I’m approaching a stage in my life where the annual trip to my doctor for a healthcheck is seen as a good investment. Being self-employed with a family, a major illness could be catastrophic as my personal business plan does not include time off for lengthy convalescence. A healthcheck not only looks at my physical condition on the day – it notes actions required to keep me that way: diet, fitness, etc. Potential areas of concern are identified for me to address before they become problematic.

Survival of the fittest

Trustees should ensure their own organisations are similarly ‘health-checked’ annually. They must be satisfied it remains in fine fettle, capable of fulfilling future aims and aspirations. These days, their future funding may depend on it. The case for an annual healthcheck is reflected in more funders needing to be convinced of your ‘organisational capacity’ before they will support your otherwise convincing request for funding. In these days of intensified competition, it is not enough to have a great programme or cause that matches their criteria. You must also be healthy enough to deliver the plan. It’s a responsibility of trustees to ensure that this is the case.

How to check your fitness…

A healthcheck identifies critical factors that will help:
• Find effective practices to enable more investment in artistic endeavours and less on administration
• Establish healthy management–trustee relationships through a shared understanding of management practices, purposes and responsibilities
• Offer stakeholders reassurance about your ability to prepare and deliver plans on budget
• Identify and address risks
• Ensure your aims and activities support a funder’s expectations
• Ensure that you have the capacity to deliver change and development.

*SUPPLIED DATA*

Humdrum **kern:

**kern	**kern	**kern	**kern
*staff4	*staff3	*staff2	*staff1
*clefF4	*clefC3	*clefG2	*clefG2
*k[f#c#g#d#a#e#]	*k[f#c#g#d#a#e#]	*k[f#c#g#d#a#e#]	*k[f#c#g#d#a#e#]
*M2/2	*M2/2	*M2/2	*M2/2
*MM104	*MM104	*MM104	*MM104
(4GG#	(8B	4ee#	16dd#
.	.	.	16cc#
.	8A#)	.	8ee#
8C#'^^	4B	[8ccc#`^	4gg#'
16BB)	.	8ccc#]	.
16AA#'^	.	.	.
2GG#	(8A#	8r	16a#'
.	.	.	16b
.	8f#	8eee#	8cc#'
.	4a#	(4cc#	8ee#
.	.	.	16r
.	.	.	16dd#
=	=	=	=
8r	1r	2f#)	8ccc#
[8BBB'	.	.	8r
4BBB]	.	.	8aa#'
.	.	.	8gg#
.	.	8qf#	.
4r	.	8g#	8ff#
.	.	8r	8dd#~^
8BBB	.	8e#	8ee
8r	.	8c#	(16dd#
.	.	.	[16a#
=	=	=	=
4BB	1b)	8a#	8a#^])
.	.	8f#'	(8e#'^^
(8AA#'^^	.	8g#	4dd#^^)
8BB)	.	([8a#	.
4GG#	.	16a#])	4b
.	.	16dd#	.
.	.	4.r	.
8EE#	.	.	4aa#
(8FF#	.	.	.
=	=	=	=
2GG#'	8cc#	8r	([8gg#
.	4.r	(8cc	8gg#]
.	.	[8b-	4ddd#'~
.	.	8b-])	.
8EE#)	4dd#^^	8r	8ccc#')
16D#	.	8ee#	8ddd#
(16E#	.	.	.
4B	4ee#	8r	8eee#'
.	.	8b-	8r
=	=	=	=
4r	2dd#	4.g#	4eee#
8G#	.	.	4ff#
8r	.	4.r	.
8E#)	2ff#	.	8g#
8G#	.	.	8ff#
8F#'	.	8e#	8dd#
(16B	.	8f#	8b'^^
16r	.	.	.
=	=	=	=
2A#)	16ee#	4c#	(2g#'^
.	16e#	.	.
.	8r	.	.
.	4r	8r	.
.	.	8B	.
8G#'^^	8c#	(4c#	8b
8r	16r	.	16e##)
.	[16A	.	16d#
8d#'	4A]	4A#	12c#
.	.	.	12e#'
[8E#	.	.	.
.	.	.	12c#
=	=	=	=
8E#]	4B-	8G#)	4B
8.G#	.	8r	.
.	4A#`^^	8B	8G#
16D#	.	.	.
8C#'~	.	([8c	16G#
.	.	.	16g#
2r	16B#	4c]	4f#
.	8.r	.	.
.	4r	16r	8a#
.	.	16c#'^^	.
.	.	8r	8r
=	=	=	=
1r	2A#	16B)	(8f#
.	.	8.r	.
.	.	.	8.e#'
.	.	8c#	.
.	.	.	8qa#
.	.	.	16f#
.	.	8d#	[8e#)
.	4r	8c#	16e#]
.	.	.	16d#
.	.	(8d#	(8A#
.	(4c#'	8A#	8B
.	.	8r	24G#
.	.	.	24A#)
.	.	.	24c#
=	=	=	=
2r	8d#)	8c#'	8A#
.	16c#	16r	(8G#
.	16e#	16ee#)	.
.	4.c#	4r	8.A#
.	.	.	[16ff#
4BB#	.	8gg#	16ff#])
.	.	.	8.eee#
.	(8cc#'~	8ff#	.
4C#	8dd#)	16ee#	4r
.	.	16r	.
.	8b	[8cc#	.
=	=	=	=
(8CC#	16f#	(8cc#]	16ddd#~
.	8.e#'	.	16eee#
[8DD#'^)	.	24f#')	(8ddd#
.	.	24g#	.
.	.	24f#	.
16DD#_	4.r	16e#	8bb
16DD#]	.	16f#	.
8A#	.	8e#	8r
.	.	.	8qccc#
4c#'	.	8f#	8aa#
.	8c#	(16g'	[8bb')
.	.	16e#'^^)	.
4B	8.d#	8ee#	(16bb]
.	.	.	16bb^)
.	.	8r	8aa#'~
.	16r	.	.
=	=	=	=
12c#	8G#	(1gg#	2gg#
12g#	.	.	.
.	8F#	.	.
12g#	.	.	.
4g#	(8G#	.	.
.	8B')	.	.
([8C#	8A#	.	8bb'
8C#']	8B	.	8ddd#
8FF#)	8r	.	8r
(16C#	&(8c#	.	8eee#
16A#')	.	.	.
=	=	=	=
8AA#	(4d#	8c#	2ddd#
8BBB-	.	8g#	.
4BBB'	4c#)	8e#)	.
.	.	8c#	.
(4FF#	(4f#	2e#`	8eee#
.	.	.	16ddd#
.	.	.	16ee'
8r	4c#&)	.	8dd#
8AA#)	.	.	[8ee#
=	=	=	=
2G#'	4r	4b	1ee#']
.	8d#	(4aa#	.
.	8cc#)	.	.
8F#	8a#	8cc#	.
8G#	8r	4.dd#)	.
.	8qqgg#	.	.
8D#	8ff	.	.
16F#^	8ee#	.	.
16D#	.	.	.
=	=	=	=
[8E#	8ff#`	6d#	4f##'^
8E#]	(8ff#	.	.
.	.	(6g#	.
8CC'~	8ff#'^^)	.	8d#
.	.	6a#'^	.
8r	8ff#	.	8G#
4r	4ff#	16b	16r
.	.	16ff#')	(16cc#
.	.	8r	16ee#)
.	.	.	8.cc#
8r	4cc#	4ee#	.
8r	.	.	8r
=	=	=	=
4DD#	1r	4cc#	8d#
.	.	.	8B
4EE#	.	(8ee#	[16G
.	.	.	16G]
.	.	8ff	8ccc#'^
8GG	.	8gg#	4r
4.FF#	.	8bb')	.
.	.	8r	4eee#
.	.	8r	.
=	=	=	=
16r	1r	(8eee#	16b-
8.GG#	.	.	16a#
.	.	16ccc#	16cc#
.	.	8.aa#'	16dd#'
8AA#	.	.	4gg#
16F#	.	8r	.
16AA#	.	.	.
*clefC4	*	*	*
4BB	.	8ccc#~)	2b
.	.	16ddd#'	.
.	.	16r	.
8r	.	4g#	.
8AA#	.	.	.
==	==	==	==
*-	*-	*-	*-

*TASK LIST*
- a) Summarize the piece on organizational healthchecks in two sentences.
- b) From the piece on organizational healthchecks, reproduce the part that opens with "How to check" and closes with "change and development.", switching "stakeholders" to "supporters".
- c) According to the piece on organizational healthchecks, whose responsibility is it to ensure that an organization is healthy enough to deliver its plan?

*OUTPUTS IN ORDER*
- a) The writer, who is self-employed with a family, sees an annual healthcheck as a good investment because it assesses physical condition and identifies areas of concern before they become problems. Trustees should have their organizations checked every year as well, since more funders now want proof of organizational capacity, and such a check identifies factors that help shift spending from administration to artistic work, address risks, meet funder expectations and ensure the capacity to deliver change.

- b)
How to check your fitness…

A healthcheck identifies critical factors that will help:
• Find effective practices to enable more investment in artistic endeavours and less on administration
• Establish healthy management–trustee relationships through a shared understanding of management practices, purposes and responsibilities
• Offer supporters reassurance about your ability to prepare and deliver plans on budget
• Identify and address risks
• Ensure your aims and activities support a funder’s expectations
• Ensure that you have the capacity to deliver change and development.

- c) It is the responsibility of the trustees.